Wherever "living" turns up in the entries, copy out the line that holds it.
- - - - - - -
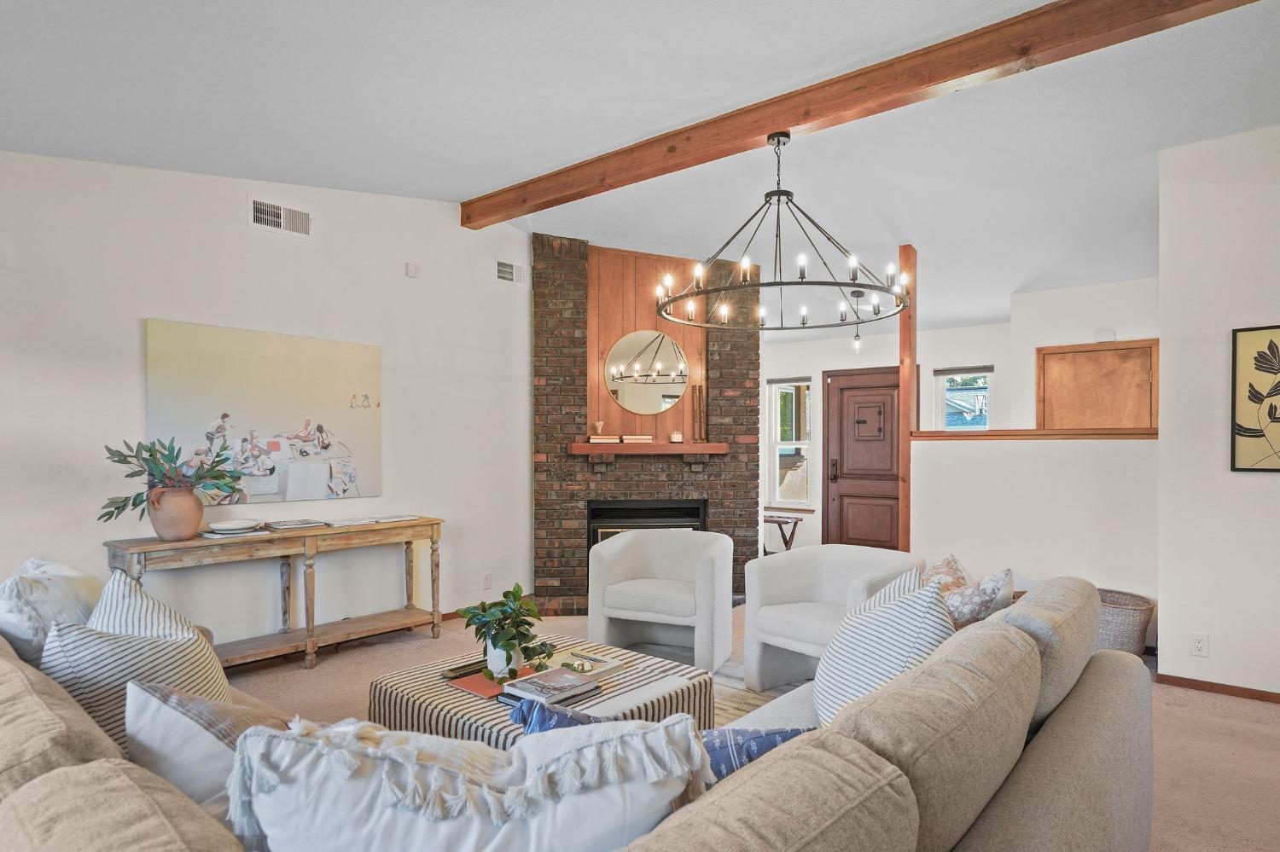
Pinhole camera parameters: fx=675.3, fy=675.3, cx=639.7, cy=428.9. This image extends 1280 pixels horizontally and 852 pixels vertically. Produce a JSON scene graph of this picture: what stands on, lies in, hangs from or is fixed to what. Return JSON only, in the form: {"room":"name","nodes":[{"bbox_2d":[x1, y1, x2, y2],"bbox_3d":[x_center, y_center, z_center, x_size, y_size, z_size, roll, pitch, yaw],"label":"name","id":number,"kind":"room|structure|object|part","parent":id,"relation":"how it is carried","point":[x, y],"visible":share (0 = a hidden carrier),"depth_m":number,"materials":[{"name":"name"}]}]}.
{"room":"living room","nodes":[
{"label":"living room","id":0,"kind":"room"},
{"bbox_2d":[0,145,535,654],"bbox_3d":[-2.478,-0.177,3.796,0.140,3.178,5.713,0,0,39],"label":"left wall","id":1,"kind":"structure","parent":0,"point":[148,304],"depth_m":4.01,"materials":[{"name":"white paint"}]},
{"bbox_2d":[143,317,383,503],"bbox_3d":[-2.180,-0.075,4.055,0.033,0.985,1.327,0,0,39],"label":"canvas painting","id":2,"kind":"object","parent":1,"relation":"attached to","point":[274,374],"visible":0.96,"depth_m":3.98},
{"bbox_2d":[248,197,312,237],"bbox_3d":[-2.150,-1.260,4.040,0.016,0.169,0.348,0,0,39],"label":"air vent","id":3,"kind":"object","parent":1,"relation":"attached to","point":[261,214],"visible":0.99,"depth_m":4.03,"materials":[{"name":"white metal"}]},
{"bbox_2d":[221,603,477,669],"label":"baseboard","id":4,"kind":"structure","parent":1,"relation":"attached to","point":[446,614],"depth_m":4.42,"materials":[{"name":"brown wood"}]},
{"bbox_2d":[405,261,419,277],"bbox_3d":[-1.584,-1.113,4.705,0.041,0.089,0.073,0,0,39],"label":"wall sensor","id":5,"kind":"object","parent":1,"relation":"attached to","point":[411,267],"visible":0.98,"depth_m":4.69,"materials":[{"name":"white plastic"}]},
{"bbox_2d":[481,572,492,589],"bbox_3d":[-1.167,1.157,5.135,0.015,0.123,0.075,0,0,39],"label":"wall socket","id":6,"kind":"object","parent":1,"relation":"attached to","point":[486,578],"visible":0.98,"depth_m":5.13,"materials":[{"name":"white plastic"}]},
{"bbox_2d":[494,259,527,284],"bbox_3d":[-1.021,-1.226,5.320,0.013,0.150,0.304,0,0,39],"label":"air vent","id":7,"kind":"object","parent":1,"relation":"attached to","point":[507,270],"visible":0.99,"depth_m":5.32,"materials":[{"name":"white metal"}]},
{"bbox_2d":[0,0,1279,338],"bbox_3d":[0.866,-1.526,3.152,7.142,0.193,8.942,0,0,39],"label":"ceiling","id":8,"kind":"structure","parent":0,"point":[482,180],"depth_m":3.20,"materials":[{"name":"white paint"}]},
{"bbox_2d":[848,289,865,352],"bbox_3d":[1.908,-0.933,5.925,0.134,0.547,0.134,0,0,39],"label":"pendant light","id":9,"kind":"object","parent":8,"relation":"hanging from","point":[858,344],"visible":0.96,"depth_m":5.91,"materials":[{"name":"black metal"}]},
{"bbox_2d":[463,0,1266,227],"bbox_3d":[1.007,-1.591,3.260,6.042,0.175,0.167,0,0,39],"label":"ceiling beam","id":10,"kind":"structure","parent":8,"relation":"attached to","point":[755,130],"depth_m":3.10,"materials":[{"name":"brown wood"}]},
{"bbox_2d":[657,129,913,332],"bbox_3d":[0.747,-1.095,3.616,1.307,0.927,1.311,0,0,39],"label":"chandelier","id":11,"kind":"object","parent":10,"relation":"hanging from","point":[780,284],"visible":1,"depth_m":3.48,"materials":[{"name":"black metal"}]},
{"bbox_2d":[205,598,1279,851],"bbox_3d":[0.444,1.448,2.772,7.328,0.105,8.180,0,0,39],"label":"carpet floor","id":12,"kind":"structure","parent":0,"point":[1238,712],"depth_m":3.33,"materials":[{"name":"beige carpet"}]},
{"bbox_2d":[104,517,443,668],"bbox_3d":[-2.006,0.995,3.969,0.421,0.795,1.783,0,0,39],"label":"console table","id":13,"kind":"object","parent":12,"relation":"on","point":[146,545],"visible":0.82,"depth_m":3.89,"materials":[{"name":"brown wood"}]},
{"bbox_2d":[147,484,203,540],"bbox_3d":[-2.410,0.436,3.526,0.243,0.265,0.253,0,0,39],"label":"terracotta vase","id":14,"kind":"object","parent":13,"relation":"on","point":[194,523],"visible":0.95,"depth_m":3.45,"materials":[{"name":"ceramic"}]},
{"bbox_2d":[99,435,244,518],"bbox_3d":[-2.402,0.263,3.489,0.488,0.425,0.629,0,0,39],"label":"plant","id":15,"kind":"object","parent":14,"relation":"in","point":[151,456],"visible":0.94,"depth_m":3.43,"materials":[{"name":"green plant"}]},
{"bbox_2d":[204,517,261,534],"bbox_3d":[-2.262,0.544,3.767,0.264,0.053,0.264,0,0,-38],"label":"plate stack","id":16,"kind":"object","parent":13,"relation":"on","point":[226,527],"visible":0.99,"depth_m":3.70,"materials":[{"name":"white ceramic"}]},
{"bbox_2d":[263,517,326,530],"bbox_3d":[-2.071,0.571,4.063,0.283,0.024,0.212,0,0,-40],"label":"book","id":17,"kind":"object","parent":13,"relation":"on","point":[284,526],"visible":0.98,"depth_m":4.01,"materials":[{"name":"paper"}]},
{"bbox_2d":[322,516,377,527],"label":"book","id":18,"kind":"object","parent":13,"relation":"on","point":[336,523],"visible":0.98,"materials":[{"name":"white paper"}]},
{"bbox_2d":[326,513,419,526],"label":"magazine","id":19,"kind":"object","parent":13,"relation":"on","point":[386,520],"visible":0.99,"depth_m":4.27,"materials":[{"name":"white paper"}]},
{"bbox_2d":[0,573,1158,851],"bbox_3d":[-0.314,0.928,2.051,2.966,0.859,2.964,0,0,39],"label":"sectional sofa","id":20,"kind":"object","parent":12,"relation":"on","point":[1050,731],"visible":0.83,"depth_m":1.32,"materials":[{"name":"beige fabric"}]},
{"bbox_2d":[0,558,102,669],"bbox_3d":[-1.893,0.656,2.178,0.348,0.457,0.578,0,0,-33],"label":"white pillow","id":21,"kind":"object","parent":20,"relation":"on","point":[61,584],"visible":0.58,"depth_m":2.05,"materials":[{"name":"white fabric"}]},
{"bbox_2d":[42,571,235,748],"bbox_3d":[-1.312,0.672,1.795,0.391,0.509,0.465,0,0,22],"label":"striped pillow","id":22,"kind":"object","parent":20,"relation":"on","point":[183,649],"visible":0.49,"depth_m":1.68,"materials":[{"name":"fabric"}]},
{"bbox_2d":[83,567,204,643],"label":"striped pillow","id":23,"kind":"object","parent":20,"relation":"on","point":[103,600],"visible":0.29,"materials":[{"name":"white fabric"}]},
{"bbox_2d":[122,674,288,829],"bbox_3d":[-0.868,0.722,1.453,0.470,0.414,0.306,0,0,23],"label":"throw pillow","id":24,"kind":"object","parent":20,"relation":"on","point":[151,734],"visible":0.5,"depth_m":1.35,"materials":[{"name":"fabric"}]},
{"bbox_2d":[225,712,710,851],"bbox_3d":[-0.271,0.688,1.081,0.802,0.472,0.329,0,0,-3],"label":"white pillow","id":25,"kind":"object","parent":20,"relation":"on","point":[507,826],"visible":0.95,"depth_m":1.00,"materials":[{"name":"white fabric"}]},
{"bbox_2d":[507,698,810,782],"bbox_3d":[0.035,0.790,1.529,0.748,0.331,0.242,0,0,17],"label":"blue pillow","id":26,"kind":"object","parent":20,"relation":"on","point":[785,734],"visible":0.22,"depth_m":1.46,"materials":[{"name":"blue fabric"}]},
{"bbox_2d":[811,570,954,727],"bbox_3d":[0.719,0.702,2.025,0.365,0.521,0.535,0,0,1],"label":"striped pillow","id":27,"kind":"object","parent":20,"relation":"on","point":[855,647],"visible":0.62,"depth_m":1.92,"materials":[{"name":"white fabric"}]},
{"bbox_2d":[920,553,971,593],"bbox_3d":[1.240,0.729,2.796,0.261,0.383,0.460,0,0,39],"label":"throw pillow","id":28,"kind":"object","parent":20,"relation":"on","point":[938,570],"visible":0.28,"depth_m":2.75,"materials":[{"name":"fabric"}]},
{"bbox_2d":[936,559,1013,630],"bbox_3d":[1.181,0.706,2.521,0.361,0.390,0.382,0,0,39],"label":"throw pillow","id":29,"kind":"object","parent":20,"relation":"on","point":[990,595],"visible":0.42,"depth_m":2.39,"materials":[{"name":"fabric"}]},
{"bbox_2d":[531,237,762,614],"bbox_3d":[0.039,-0.028,5.919,1.216,3.026,1.287,0,0,39],"label":"brick fireplace","id":30,"kind":"object","parent":12,"relation":"on","point":[747,448],"visible":0.73,"depth_m":5.66,"materials":[{"name":"red brick"}]},
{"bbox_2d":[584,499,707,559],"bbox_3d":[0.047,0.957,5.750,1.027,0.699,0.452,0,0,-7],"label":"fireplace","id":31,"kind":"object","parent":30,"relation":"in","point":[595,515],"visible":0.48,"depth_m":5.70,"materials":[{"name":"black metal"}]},
{"bbox_2d":[604,330,689,414],"bbox_3d":[0.067,-0.475,5.661,0.746,0.701,0.013,0,0,-9],"label":"round mirror","id":32,"kind":"object","parent":30,"relation":"attached to","point":[670,352],"visible":0.99,"depth_m":5.65,"materials":[{"name":"mirror"}]},
{"bbox_2d":[568,441,727,455],"bbox_3d":[0.063,0.158,5.566,0.622,0.089,0.713,0,0,39],"label":"mantel shelf","id":33,"kind":"object","parent":30,"relation":"attached to","point":[617,448],"visible":0.97,"depth_m":5.35,"materials":[{"name":"brown wood"}]},
{"bbox_2d":[587,434,621,444],"bbox_3d":[-0.297,0.088,5.493,0.261,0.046,0.185,0,0,-12],"label":"book stack","id":34,"kind":"object","parent":33,"relation":"on","point":[609,440],"visible":0.99,"depth_m":5.42,"materials":[{"name":"paper"}]},
{"bbox_2d":[592,420,605,438],"bbox_3d":[-0.342,0.008,5.565,0.091,0.138,0.087,0,0,-11],"label":"figurine","id":35,"kind":"object","parent":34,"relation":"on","point":[600,426],"visible":0.99,"depth_m":5.54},
{"bbox_2d":[618,434,653,443],"bbox_3d":[-0.041,0.085,5.573,0.262,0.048,0.201,0,0,-12],"label":"book stack","id":36,"kind":"object","parent":33,"relation":"on","point":[627,439],"visible":0.99,"depth_m":5.49,"materials":[{"name":"paper"}]},
{"bbox_2d":[669,430,683,443],"bbox_3d":[0.295,0.069,5.508,0.101,0.094,0.102,0,0,39],"label":"candle","id":37,"kind":"object","parent":33,"relation":"on","point":[677,439],"visible":0.99,"depth_m":5.47,"materials":[{"name":"white wax"}]},
{"bbox_2d":[692,384,705,441],"bbox_3d":[0.486,-0.132,5.570,0.089,0.487,0.083,0,0,-11],"label":"candlestick","id":38,"kind":"object","parent":33,"relation":"on","point":[700,396],"visible":0.99,"depth_m":5.55,"materials":[{"name":"brown wood"}]},
{"bbox_2d":[583,524,736,673],"bbox_3d":[0.161,1.021,4.224,0.824,0.771,0.791,0,0,23],"label":"armchair","id":39,"kind":"object","parent":12,"relation":"on","point":[622,543],"visible":0.99,"depth_m":4.08,"materials":[{"name":"white fabric"}]},
{"bbox_2d":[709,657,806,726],"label":"rug","id":40,"kind":"object","parent":12,"relation":"on","point":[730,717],"visible":0.09,"depth_m":3.59,"materials":[{"name":"carpet"}]},
{"bbox_2d":[367,634,717,745],"bbox_3d":[-0.394,1.197,2.774,1.079,0.383,1.016,0,0,39],"label":"coffee table","id":41,"kind":"object","parent":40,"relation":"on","point":[439,667],"visible":0.42,"depth_m":2.61,"materials":[{"name":"multicoloured fabric"}]},
{"bbox_2d":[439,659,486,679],"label":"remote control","id":42,"kind":"object","parent":41,"relation":"on","point":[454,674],"visible":0.82,"depth_m":2.71,"materials":[{"name":"black plastic"}]},
{"bbox_2d":[446,664,541,699],"bbox_3d":[-0.545,0.993,2.712,0.311,0.011,0.331,0,0,39],"label":"red book","id":43,"kind":"object","parent":41,"relation":"on","point":[486,692],"visible":0.49,"depth_m":2.63,"materials":[{"name":"orange paper"}]},
{"bbox_2d":[484,640,523,677],"bbox_3d":[-0.538,0.903,2.677,0.133,0.132,0.127,0,0,39],"label":"plant pot","id":44,"kind":"object","parent":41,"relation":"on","point":[489,665],"visible":0.58,"depth_m":2.63,"materials":[{"name":"white ceramic"}]},
{"bbox_2d":[454,581,555,678],"bbox_3d":[-0.543,0.794,2.707,0.393,0.358,0.374,0,0,39],"label":"potted plant","id":45,"kind":"object","parent":44,"relation":"in","point":[499,619],"visible":0.99,"depth_m":2.65,"materials":[{"name":"green plant"}]},
{"bbox_2d":[501,667,599,705],"bbox_3d":[-0.329,0.958,2.518,0.262,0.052,0.278,0,0,39],"label":"book","id":46,"kind":"object","parent":41,"relation":"on","point":[549,677],"visible":0.99,"depth_m":2.47,"materials":[{"name":"paper"}]},
{"bbox_2d":[546,646,628,677],"bbox_3d":[-0.250,0.985,2.862,0.262,0.029,0.273,0,0,39],"label":"book","id":47,"kind":"object","parent":41,"relation":"on","point":[597,660],"visible":0.82,"depth_m":2.85,"materials":[{"name":"paper"}]},
{"bbox_2d":[763,512,802,554],"bbox_3d":[1.359,1.182,7.089,0.564,0.542,0.431,0,0,39],"label":"side table","id":48,"kind":"object","parent":12,"relation":"on","point":[794,523],"visible":0.54,"depth_m":6.97,"materials":[{"name":"brown wood"}]},
{"bbox_2d":[741,545,925,693],"bbox_3d":[1.041,1.038,3.631,0.770,0.741,0.793,0,0,-40],"label":"armchair","id":49,"kind":"object","parent":12,"relation":"on","point":[802,578],"visible":0.72,"depth_m":3.64,"materials":[{"name":"white fabric"}]},
{"bbox_2d":[1093,587,1154,656],"bbox_3d":[2.840,1.217,4.172,0.531,0.377,0.442,0,0,39],"label":"wicker basket","id":50,"kind":"object","parent":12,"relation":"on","point":[1125,622],"visible":0.54,"depth_m":3.99,"materials":[{"name":"wicker"}]},
{"bbox_2d":[763,319,1012,556],"bbox_3d":[2.460,0.150,7.186,3.025,2.630,0.164,0,0,39],"label":"entry wall","id":51,"kind":"structure","parent":0,"point":[852,363],"depth_m":7.15,"materials":[{"name":"white paint"}]},
{"bbox_2d":[766,378,812,506],"bbox_3d":[1.691,0.184,7.578,0.491,1.461,0.143,0,0,39],"label":"window","id":52,"kind":"structure","parent":51,"relation":"in","point":[807,440],"depth_m":7.61,"materials":[{"name":"glass"}]},
{"bbox_2d":[826,368,901,551],"bbox_3d":[2.394,0.439,7.075,0.978,2.075,0.101,0,0,39],"label":"front door","id":53,"kind":"structure","parent":51,"relation":"in","point":[887,445],"depth_m":7.13,"materials":[{"name":"brown wood"}]},
{"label":"door handle","id":54,"kind":"part","parent":53,"relation":"part of","materials":[{"name":"brown metal"}]},
{"bbox_2d":[933,366,991,430],"bbox_3d":[3.306,-0.029,6.848,0.544,1.162,0.137,0,0,39],"label":"window","id":55,"kind":"structure","parent":51,"relation":"in","point":[940,381],"depth_m":6.90,"materials":[{"name":"glass"}]},
{"bbox_2d":[912,430,1157,649],"bbox_3d":[2.675,0.735,4.612,1.598,1.390,0.146,0,0,39],"label":"half wall","id":56,"kind":"structure","parent":0,"point":[950,456],"depth_m":4.51,"materials":[{"name":"white paint"}]},
{"bbox_2d":[896,249,916,555],"bbox_3d":[2.030,0.028,5.125,0.111,2.714,0.133,0,0,39],"label":"wooden post","id":57,"kind":"object","parent":56,"relation":"attached to","point":[912,406],"visible":0.71,"depth_m":5.08,"materials":[{"name":"brown wood"}]},
{"bbox_2d":[915,426,1158,440],"bbox_3d":[2.773,0.038,4.632,1.713,0.059,0.387,0,0,39],"label":"wooden ledge","id":58,"kind":"object","parent":56,"relation":"attached to","point":[995,433],"visible":0.65,"depth_m":4.53,"materials":[{"name":"brown wood"}]},
{"bbox_2d":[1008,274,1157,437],"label":"entry wall","id":59,"kind":"structure","parent":0,"point":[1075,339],"depth_m":5.72,"materials":[{"name":"white paint"}]},
{"bbox_2d":[1035,338,1157,431],"bbox_3d":[3.761,0.338,5.558,0.896,2.065,0.099,0,0,39],"label":"wooden door","id":60,"kind":"structure","parent":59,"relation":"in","point":[1096,354],"depth_m":5.56,"materials":[{"name":"brown wood"}]},
{"bbox_2d":[1095,328,1115,342],"bbox_3d":[3.725,-0.749,5.409,0.123,0.097,0.046,0,0,39],"label":"door chime","id":61,"kind":"object","parent":59,"relation":"attached to","point":[1110,339],"visible":0.95,"depth_m":5.39,"materials":[{"name":"white"}]},
{"bbox_2d":[1158,117,1279,700],"bbox_3d":[4.054,-0.098,2.842,2.937,3.060,0.139,0,0,39],"label":"right wall","id":62,"kind":"structure","parent":0,"point":[1265,306],"depth_m":3.58,"materials":[{"name":"white paint"}]},
{"bbox_2d":[1189,632,1208,656],"bbox_3d":[2.995,1.157,3.620,0.071,0.117,0.009,0,0,39],"label":"wall socket","id":63,"kind":"object","parent":62,"relation":"attached to","point":[1198,644],"visible":0.98,"depth_m":3.62,"materials":[{"name":"white plastic"}]},
{"bbox_2d":[1157,672,1279,705],"bbox_3d":[3.777,1.382,2.979,2.239,0.064,0.016,0,0,39],"label":"baseboard","id":64,"kind":"structure","parent":62,"relation":"attached to","point":[1213,689],"depth_m":3.60,"materials":[{"name":"brown wood"}]},
{"bbox_2d":[1230,323,1279,472],"bbox_3d":[3.318,-0.148,3.332,0.603,0.758,0.028,0,0,39],"label":"framed picture","id":65,"kind":"object","parent":62,"relation":"attached to","point":[1259,369],"visible":0.99,"depth_m":3.46}
]}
- - - - - - -
- [Task result]:
{"room":"living room","nodes":[
{"label":"living room","id":0,"kind":"room"},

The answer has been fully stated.